While seasoned investors will probably resist switching away from their tried-and-true data sources, the site could have a strong appeal to more casual investors. Most investors have an intrinsic understanding that a company’s public perception in the news is correlated to its stock price, and StockMood helps them quantify these trends.

Click here to watch a video of StockMood’s presentation.


Session 2 Memes Panel Q&A

Marissa Mayer

Dotspots – I loved it. When we launched Chrome, it was clear that given what’s possible having more ratings and reviews are done differently on every site, so a general tool would be very powerful. It’s a really beautiful idea.

With Angstro – As we know from Google alerts, following people you know is big. An issue is the business model – would it be subscriptions or advertising driven?

Live Hit? There is a design and user experience issue. I usually break these things down as push versus pull. In general social networks are passive – people want push. I can’t tell how good the maps of these sites are – there seems like too much hunting and pecking – it’s hard for the user to navigate. How to make it more self evident, without so much work for the user.

StockMood – I thought it was clever – haven’t seen an analysis versus articles site before. A concern is whether it would be too sophisticated for lay people. And conversely, high end investors often have a personal way to analyse stock so getting them to adopt a new model is an issue. I liked that you all have a real technoligy which holds it all together.

DotSpots – Great idea – but where is the business model?

Dotspot repsonded: Out model is first ubiquity – come to the orchard in spring time! Ubiquity is key if we hit critical mass. We solved it with Shopzilla, we can do it again.

Dan Farber

Says that Google will give Dotspots the ubiquity it needs to hit critical mass…
StockMood – Thinks that it will appeal to users with large portfolios
LiveHit – Optimization of finding content is a big market
Angstro – It seems like something LinkedIn could use. Instead of being an island of information, could do this.. since it is already a focused business network.

Ron Conway

How are you going to monetise and commercialise the site? I thought Angstro and StockMood for consumers were very interesting. The variables that produce the ratings that you give… for commercial acceptance there need to be credibility for the consumer. What you lack in monestisatoin you have significant intellectua property.

StockMood responds:With the business model, there are lots of way to monetise.
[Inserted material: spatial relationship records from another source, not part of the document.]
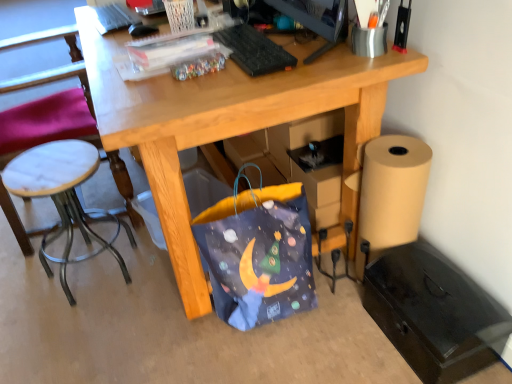
Locate an element on the screen. The width and height of the screenshot is (512, 384). white marble stool at left is located at coordinates (64, 199).

What do you see at coordinates (47, 101) in the screenshot? I see `white marble stool at left` at bounding box center [47, 101].

Image resolution: width=512 pixels, height=384 pixels. In order to click on black matte file cabinet at lower right in this screenshot , I will do `click(432, 313)`.

This screenshot has width=512, height=384. Identify the location of white marble stool at left. (64, 199).

From a real-world perspective, which object rests below the other?

white marble stool at left.

Are black plastic keyboard at upper center and white marble stool at left making contact?

No, black plastic keyboard at upper center is not touching white marble stool at left.

Can you confirm if black plastic keyboard at upper center is positioned to the right of white marble stool at left?

Indeed, black plastic keyboard at upper center is positioned on the right side of white marble stool at left.

Is black matte file cabinet at lower right aimed at white marble stool at left?

No, black matte file cabinet at lower right is not turned towards white marble stool at left.

Considering the positions of objects black matte file cabinet at lower right and white marble stool at left in the image provided, who is behind, black matte file cabinet at lower right or white marble stool at left?

white marble stool at left is further from the camera.

Considering the relative positions of black matte file cabinet at lower right and white marble stool at left in the image provided, is black matte file cabinet at lower right to the left of white marble stool at left from the viewer's perspective?

Incorrect, black matte file cabinet at lower right is not on the left side of white marble stool at left.

Looking at this image, which object is wider, black matte file cabinet at lower right or white marble stool at left?

Wider between the two is white marble stool at left.

Consider the image. Considering the sizes of objects white marble stool at left and black plastic keyboard at upper center in the image provided, who is smaller, white marble stool at left or black plastic keyboard at upper center?

black plastic keyboard at upper center is smaller.

Is point (50, 178) closer or farther from the camera than point (263, 49)?

Point (50, 178) appears to be farther away from the viewer than point (263, 49).

What's the angular difference between white marble stool at left and black plastic keyboard at upper center's facing directions?

The angular difference between white marble stool at left and black plastic keyboard at upper center is 178 degrees.

From the image's perspective, which one is positioned higher, white marble stool at left or black plastic keyboard at upper center?

black plastic keyboard at upper center is shown above in the image.

Are black matte file cabinet at lower right and black plastic monitor at upper center far apart?

Actually, black matte file cabinet at lower right and black plastic monitor at upper center are a little close together.

In the image, is black matte file cabinet at lower right positioned in front of or behind black plastic monitor at upper center?

Clearly, black matte file cabinet at lower right is behind black plastic monitor at upper center.

Could you tell me if black matte file cabinet at lower right is facing black plastic monitor at upper center?

No.

The width and height of the screenshot is (512, 384). I want to click on file cabinet located behind the black plastic monitor at upper center, so click(x=432, y=313).

Which of these two, white marble stool at left or white marble stool at left, stands taller?

white marble stool at left.

From a real-world perspective, is white marble stool at left positioned over white marble stool at left based on gravity?

Yes, from a real-world perspective, white marble stool at left is above white marble stool at left.

In the scene shown: Considering the relative positions of white marble stool at left and white marble stool at left in the image provided, is white marble stool at left to the left or to the right of white marble stool at left?

From the image, it's evident that white marble stool at left is to the left of white marble stool at left.

Which is further, (59, 28) or (85, 238)?

Point (59, 28)

In the scene shown: Which is nearer, (67, 159) or (65, 95)?

Point (67, 159) appears to be closer to the viewer than point (65, 95).

How different are the orientations of white marble stool at left and white marble stool at left in degrees?

white marble stool at left and white marble stool at left are facing 4.19 degrees away from each other.

From the image's perspective, between white marble stool at left and white marble stool at left, which one is located above?

white marble stool at left appears higher in the image.

From a real-world perspective, who is located lower, white marble stool at left or white marble stool at left?

white marble stool at left, from a real-world perspective.

Between black plastic keyboard at upper center and black plastic monitor at upper center, which one has more height?

Standing taller between the two is black plastic monitor at upper center.

Is black plastic keyboard at upper center situated inside black plastic monitor at upper center or outside?

black plastic keyboard at upper center is not inside black plastic monitor at upper center, it's outside.

Which is farther from the camera, (283, 69) or (321, 27)?

The point (283, 69) is more distant.

In order to click on keyboard above the white marble stool at left (from a real-world perspective) in this screenshot , I will do `click(254, 50)`.

This screenshot has width=512, height=384. In order to click on file cabinet in front of the white marble stool at left in this screenshot , I will do `click(432, 313)`.

When comparing their distances from black plastic monitor at upper center, does white marble stool at left or black matte file cabinet at lower right seem closer?

black matte file cabinet at lower right lies closer to black plastic monitor at upper center than the other object.

From the image, which object appears to be nearer to white marble stool at left, black plastic monitor at upper center or black matte file cabinet at lower right?

The object closer to white marble stool at left is black matte file cabinet at lower right.

Estimate the real-world distances between objects in this image. Which object is further from white marble stool at left, white marble stool at left or black plastic keyboard at upper center?

Based on the image, black plastic keyboard at upper center appears to be further to white marble stool at left.

Considering their positions, is black plastic keyboard at upper center positioned closer to blue fabric bag at lower center than white marble stool at left?

Based on the image, black plastic keyboard at upper center appears to be nearer to blue fabric bag at lower center.

Based on their spatial positions, is blue fabric bag at lower center or white marble stool at left closer to black plastic monitor at upper center?

blue fabric bag at lower center.

Based on their spatial positions, is black plastic monitor at upper center or white marble stool at left further from black plastic keyboard at upper center?

white marble stool at left is further to black plastic keyboard at upper center.

Which object lies nearer to the anchor point white marble stool at left, black plastic keyboard at upper center or blue fabric bag at lower center?

Among the two, blue fabric bag at lower center is located nearer to white marble stool at left.

From the image, which object appears to be nearer to black matte file cabinet at lower right, black plastic keyboard at upper center or blue fabric bag at lower center?

blue fabric bag at lower center lies closer to black matte file cabinet at lower right than the other object.

The image size is (512, 384). In order to click on keyboard located between white marble stool at left and black plastic monitor at upper center in the left-right direction in this screenshot , I will do `click(254, 50)`.

In order to click on keyboard between black plastic monitor at upper center and blue fabric bag at lower center from top to bottom in this screenshot , I will do `click(254, 50)`.

What are the coordinates of `bag between black plastic keyboard at upper center and black matte file cabinet at lower right in the up-down direction` in the screenshot? It's located at (258, 253).

The height and width of the screenshot is (384, 512). In order to click on stool between white marble stool at left and black matte file cabinet at lower right in the horizontal direction in this screenshot , I will do `click(64, 199)`.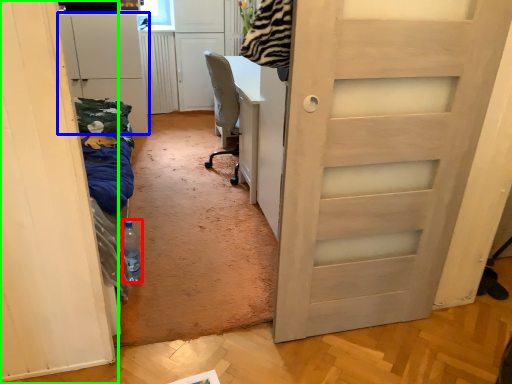
Question: Which object is positioned farthest from bottle (highlighted by a red box)? Select from cabinetry (highlighted by a blue box) and door (highlighted by a green box).

Choices:
 (A) cabinetry
 (B) door

Answer: (A)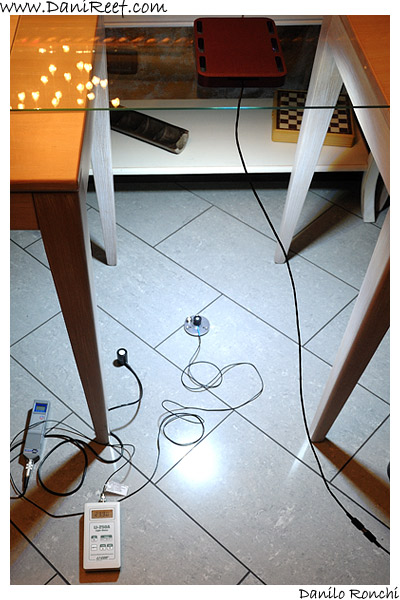
Where is `cords`? Image resolution: width=400 pixels, height=600 pixels. cords is located at coordinates (199, 428), (136, 400), (299, 343), (60, 442), (64, 423).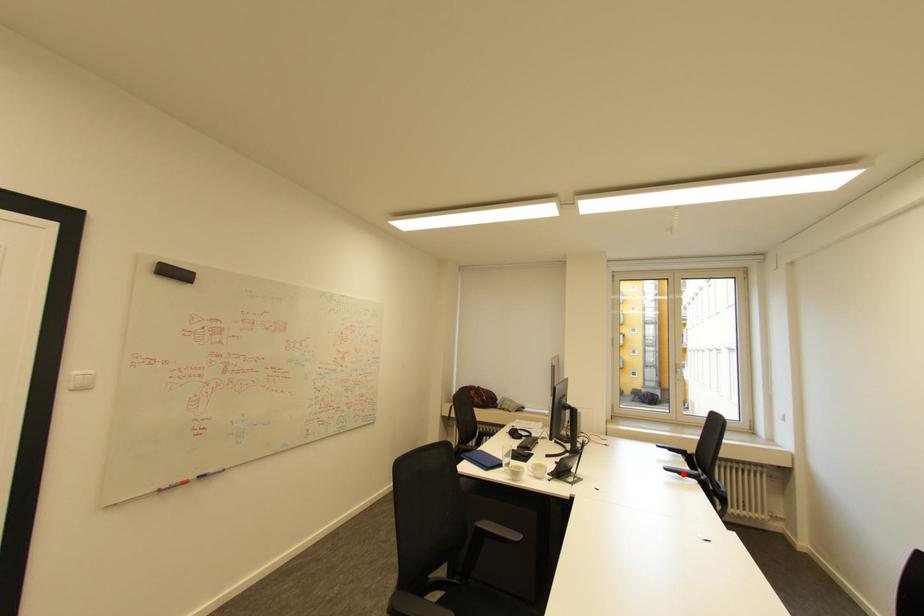
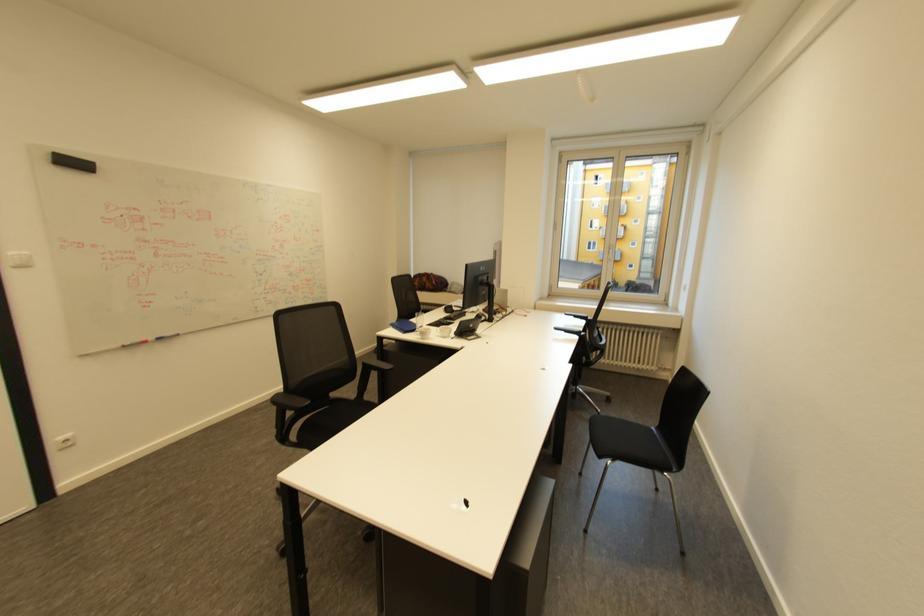
The point at the highlighted location is marked in the first image. Where is the corresponding point in the second image?

(570, 333)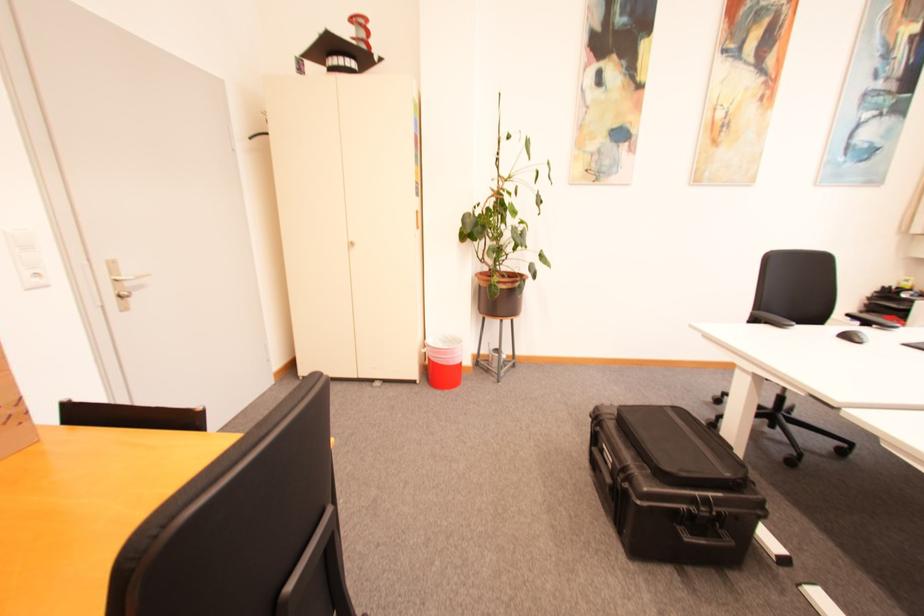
Our CEO is a trading systems guy and you can bet he would make trading systemns use this information. The lowest hanging fruit is subsciption alerts which help people to make money. Especially in the reasoning and AI – the underlying the mood judgements. We wrestled with this a bit becuase we can let the user drill down quite far to the formulas. How big percentage of market will want this is hard to say. There may be 2 diff categories of users.

Chad Hurley

DotSpot seems like a great consumer play and you are not just a destination but something that travels across the web. Angstro has an an interesting presentation of a newspaper like site – but the LinkedIn Comparison may provide more value. LiveHit – The Colours are less important than the product just working. What you’re working on will be more important for the future and you have to figure out ways to serve content. StockMood – I though that this was interesting and different in presenting information. I liked the simple ratings and moods system.